■ Data items ■

########################################

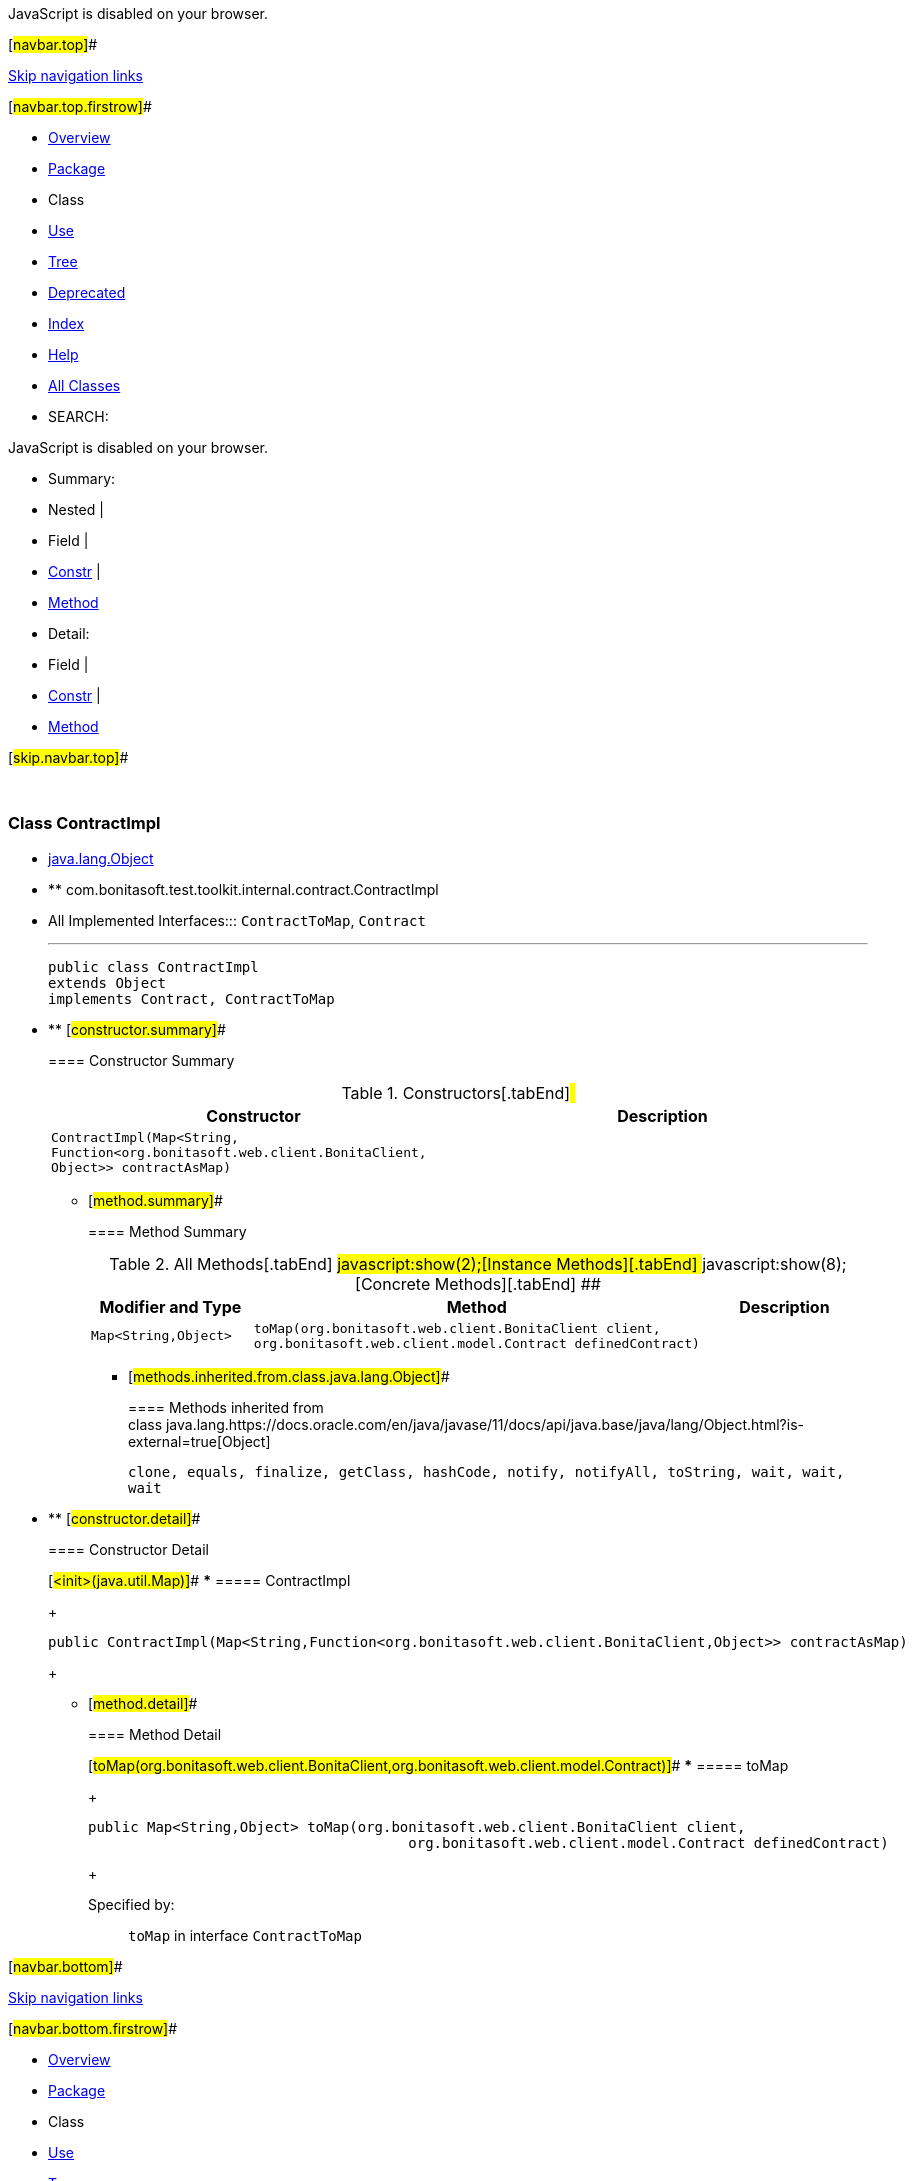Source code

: JavaScript is disabled on your browser.

[#navbar.top]##

link:#skip.navbar.top[Skip navigation links]

[#navbar.top.firstrow]##

* link:../../../../../../index.html[Overview]
* link:package-summary.html[Package]
* Class
* link:class-use/ContractImpl.html[Use]
* link:package-tree.html[Tree]
* link:../../../../../../deprecated-list.html[Deprecated]
* link:../../../../../../index-all.html[Index]
* link:../../../../../../help-doc.html[Help]

* link:../../../../../../allclasses.html[All Classes]

* SEARCH:

JavaScript is disabled on your browser.

* Summary: 
* Nested | 
* Field | 
* link:#constructor.summary[Constr] | 
* link:#method.summary[Method]

* Detail: 
* Field | 
* link:#constructor.detail[Constr] | 
* link:#method.detail[Method]

[#skip.navbar.top]##

 

[.packageLabelInType]#Package# link:package-summary.html[com.bonitasoft.test.toolkit.internal.contract]

=== Class ContractImpl

* https://docs.oracle.com/en/java/javase/11/docs/api/java.base/java/lang/Object.html?is-external=true[java.lang.Object]
* ** com.bonitasoft.test.toolkit.internal.contract.ContractImpl

* All Implemented Interfaces:::
  `ContractToMap`, `Contract`
+

'''''
+
....
public class ContractImpl
extends Object
implements Contract, ContractToMap
....

* ** [#constructor.summary]##
+
==== Constructor Summary
+
.Constructors[.tabEnd]# #
[cols=",",options="header",]
|=======================================================================================================
|Constructor |Description
|`ContractImpl​(Map<String,​Function<org.bonitasoft.web.client.BonitaClient,​Object>> contractAsMap)` | 
|=======================================================================================================
+
** [#method.summary]##
+
==== Method Summary
+
.[#t0 .activeTableTab]#All Methods[.tabEnd]# ##[#t2 .tableTab]#javascript:show(2);[Instance Methods][.tabEnd]# ##[#t4 .tableTab]#javascript:show(8);[Concrete Methods][.tabEnd]# ##
[cols=",,",options="header",]
|================================================================================================================================================
|Modifier and Type |Method |Description
|`Map<String,​Object>` |`toMap​(org.bonitasoft.web.client.BonitaClient client,      org.bonitasoft.web.client.model.Contract definedContract)` | 
|================================================================================================================================================
*** [#methods.inherited.from.class.java.lang.Object]##
+
==== Methods inherited from class java.lang.https://docs.oracle.com/en/java/javase/11/docs/api/java.base/java/lang/Object.html?is-external=true[Object]
+
`clone, equals, finalize, getClass, hashCode, notify, notifyAll, toString, wait, wait, wait`

* ** [#constructor.detail]##
+
==== Constructor Detail
+
[#<init>(java.util.Map)]##
*** ===== ContractImpl
+
....
public ContractImpl​(Map<String,​Function<org.bonitasoft.web.client.BonitaClient,​Object>> contractAsMap)
....
+
** [#method.detail]##
+
==== Method Detail
+
[#toMap(org.bonitasoft.web.client.BonitaClient,org.bonitasoft.web.client.model.Contract)]##
*** ===== toMap
+
[source,methodSignature]
----
public Map<String,​Object> toMap​(org.bonitasoft.web.client.BonitaClient client,
                                      org.bonitasoft.web.client.model.Contract definedContract)
----
+
[.overrideSpecifyLabel]#Specified by:#::
  `toMap` in interface `ContractToMap`

[#navbar.bottom]##

link:#skip.navbar.bottom[Skip navigation links]

[#navbar.bottom.firstrow]##

* link:../../../../../../index.html[Overview]
* link:package-summary.html[Package]
* Class
* link:class-use/ContractImpl.html[Use]
* link:package-tree.html[Tree]
* link:../../../../../../deprecated-list.html[Deprecated]
* link:../../../../../../index-all.html[Index]
* link:../../../../../../help-doc.html[Help]

* link:../../../../../../allclasses.html[All Classes]

JavaScript is disabled on your browser.

* Summary: 
* Nested | 
* Field | 
* link:#constructor.summary[Constr] | 
* link:#method.summary[Method]

* Detail: 
* Field | 
* link:#constructor.detail[Constr] | 
* link:#method.detail[Method]

[#skip.navbar.bottom]##

[.small]#Copyright © 2022. All rights reserved.#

########################################

Where a line in the records above contains the string "javase", copy that line.

* https://docs.oracle.com/en/java/javase/11/docs/api/java.base/java/lang/Object.html?is-external=true[java.lang.Object]
==== Methods inherited from class java.lang.https://docs.oracle.com/en/java/javase/11/docs/api/java.base/java/lang/Object.html?is-external=true[Object]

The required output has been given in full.